Bringing brands into TheSushiDragon’s show

That ethos of creativity and experimentation has offered an interesting space for TheSushiDragon to find innovative ways to work with brands in his stream.

“I’ve done some really funny stuff that I can’t believe brands said yes to,” Li says. There was the sponsorship with BMW, where Li asked the team for visual assets of the car and used it to create a virtual experience for his viewers where it looked like he was actually inside the car and driving it. “Streamers don’t normally ask for more work to do, but I wanted to create something unique,” Li says. “I would hit a button and it looks like I’m driving this virtual car with chat as my passengers. It’s a new experience for viewers … That to me is the future of live entertainment.”

Li also teamed up with Intel to help turn him into a robot for his feed and made a live music video for the brand.

“The funniest thing was, my partner was in a green screen suit, and I had her hold the laptop. I was cracking up with my chat because it looked like the Alienware computer was floating while I was reading off the key points about the Intel CPU,” Li tells me. “I build these worlds to be as immersive as possible. And brands have that opportunity to create very experimental content that sticks with people.”

When Li started using the Vuzix smart glasses, he says the CEO reached out and loved how it was being used for live entertainment. Together, they decided to do a giveaway on one of TheSushiDragon’s streams.

“When I get a new brand involved it becomes an entirely new show, because there are new effects, new concepts, new jokes,” Li says. “People ask, ‘How is it that your brand streams are just as good as your normal streams?’ And it’s because it’s a new experience where the brand is giving me creative freedom.”
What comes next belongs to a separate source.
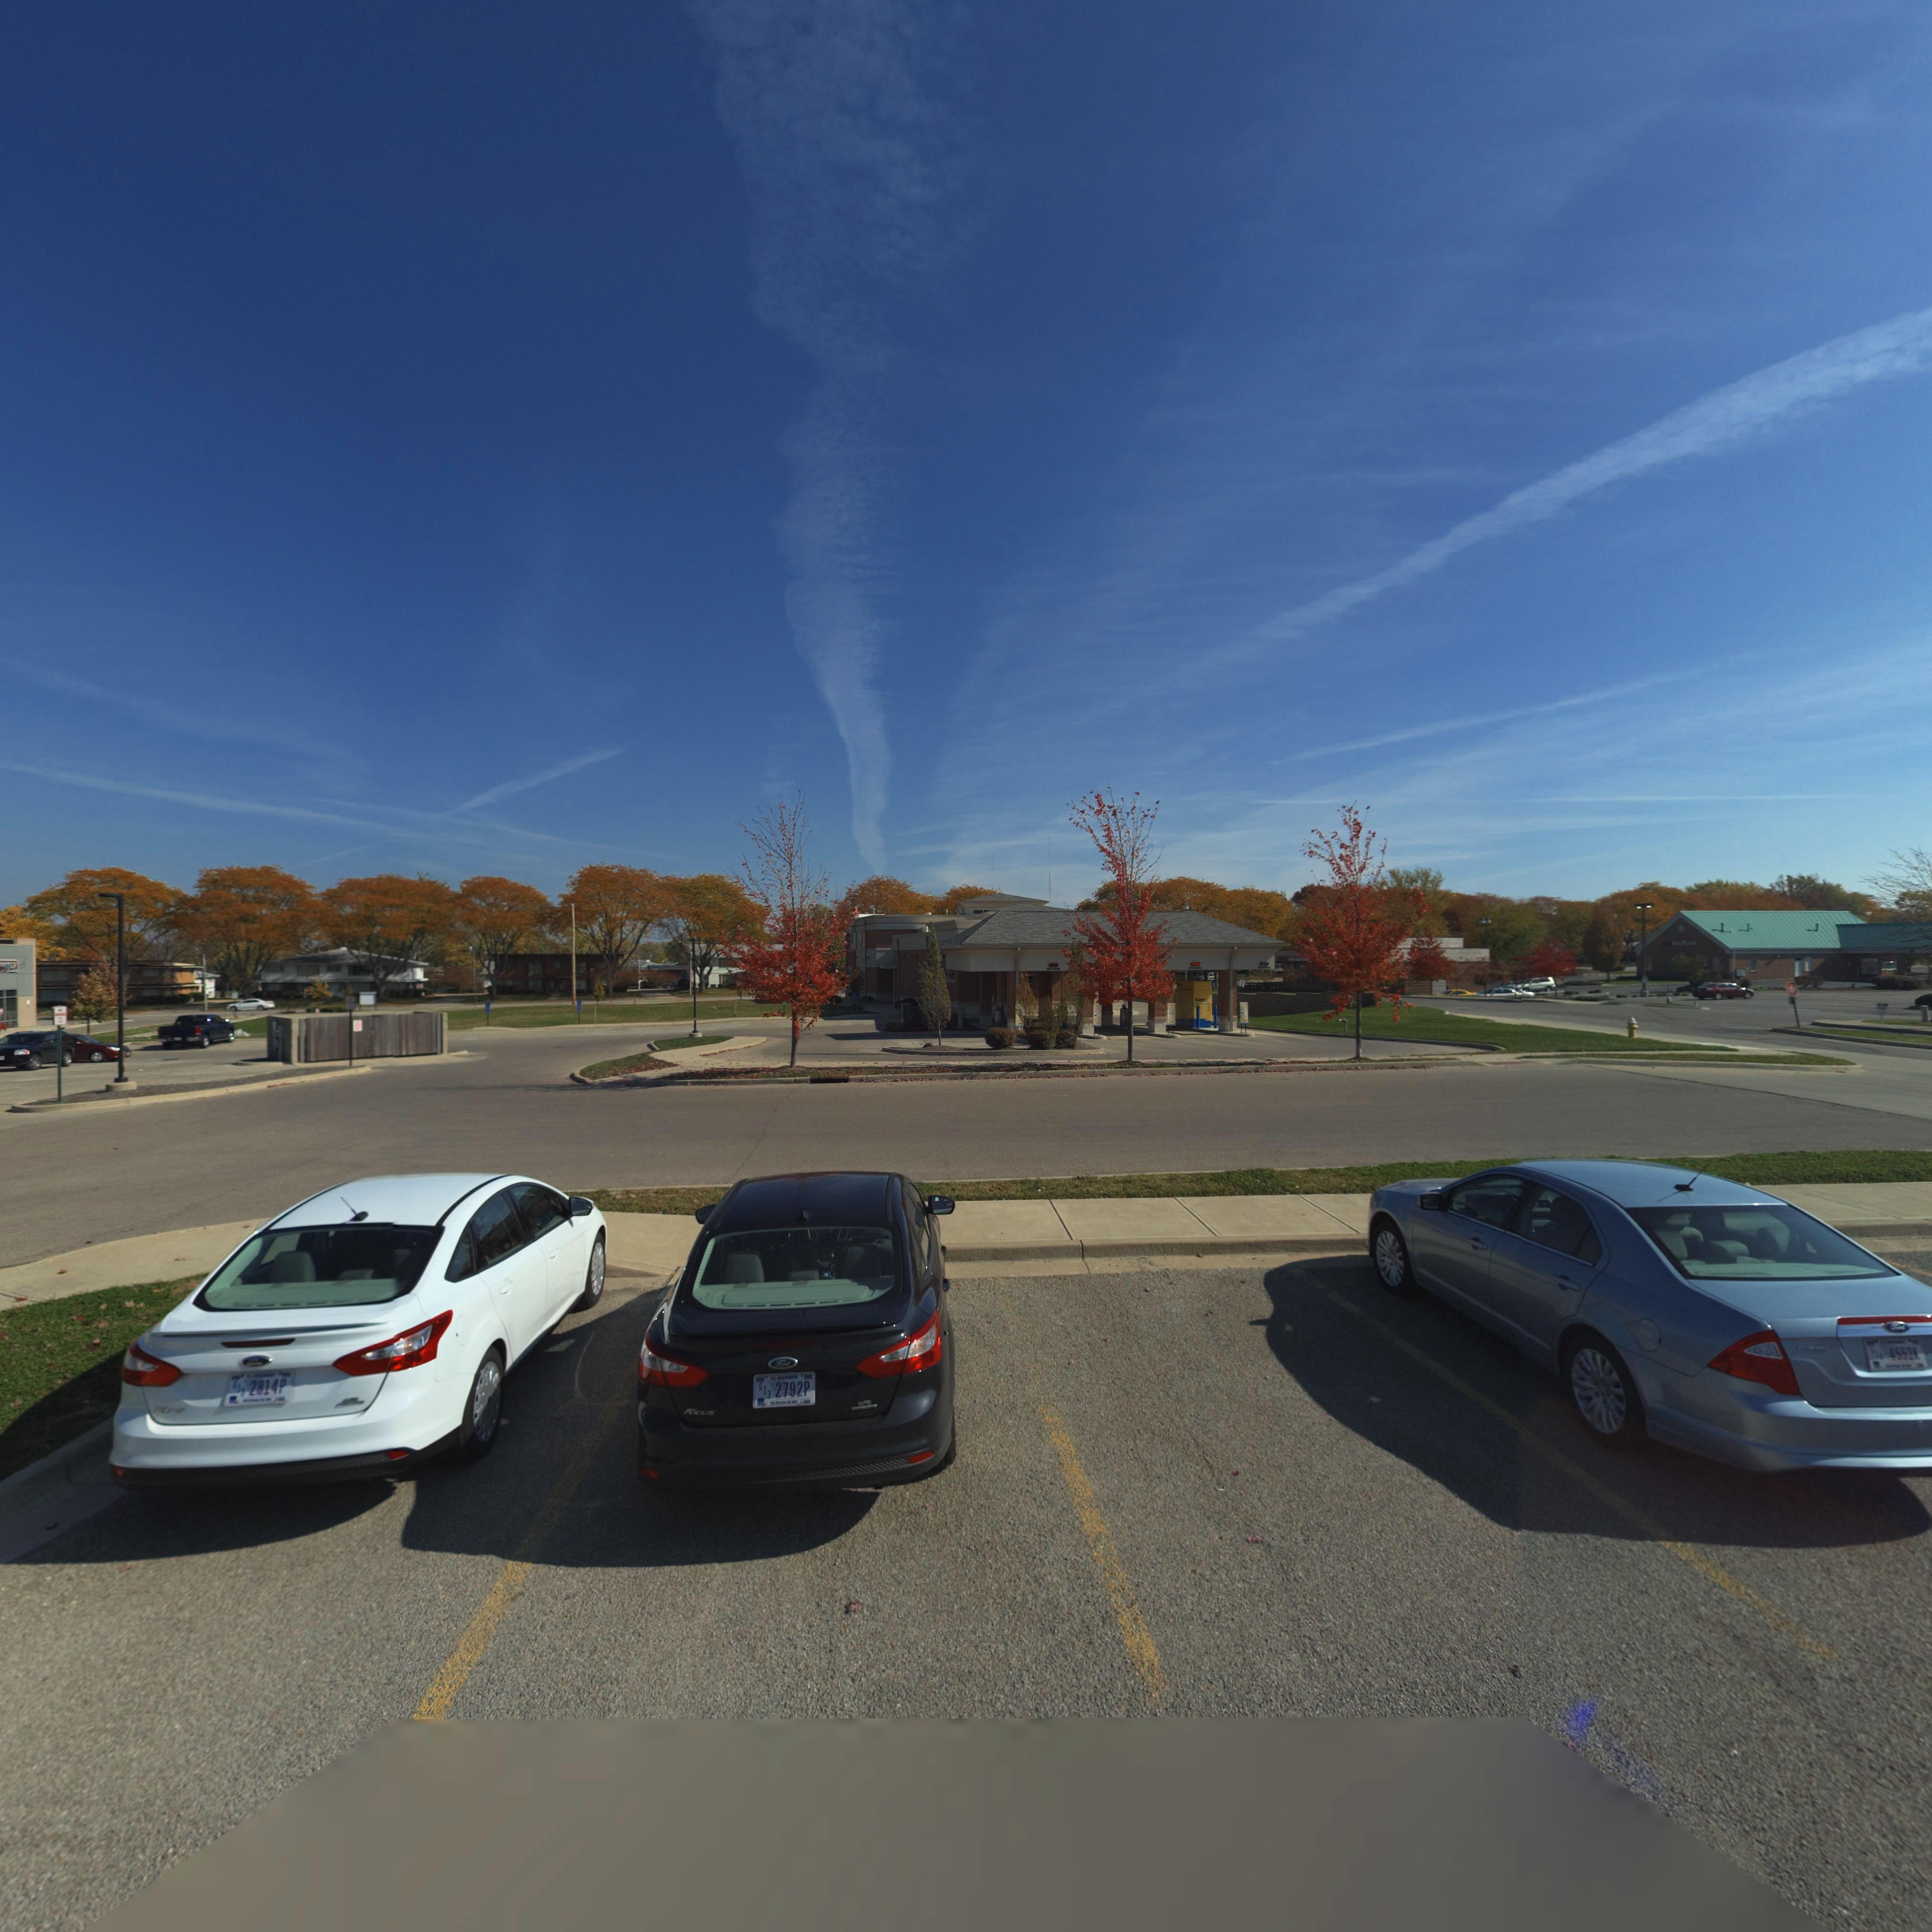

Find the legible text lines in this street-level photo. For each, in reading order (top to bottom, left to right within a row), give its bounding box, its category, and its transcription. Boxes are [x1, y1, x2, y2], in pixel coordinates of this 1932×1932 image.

The creative freedom that brands and technology offer have given Li the opportunity to create content that he says is entirely original. His show is still evolving, and he plans to bring in more interviews, more VR experiences, and more minigames. He also is working on another show, exclusively on Twitch, called TheSushiDragon Presents, in which he builds custom worlds for artists and their work.

And as technology evolves, so will TheSushiDragon’s show. Maybe this is a little glimpse into what the talk show host of the next generation might look like—smart glasses and robot hoverboard camera included.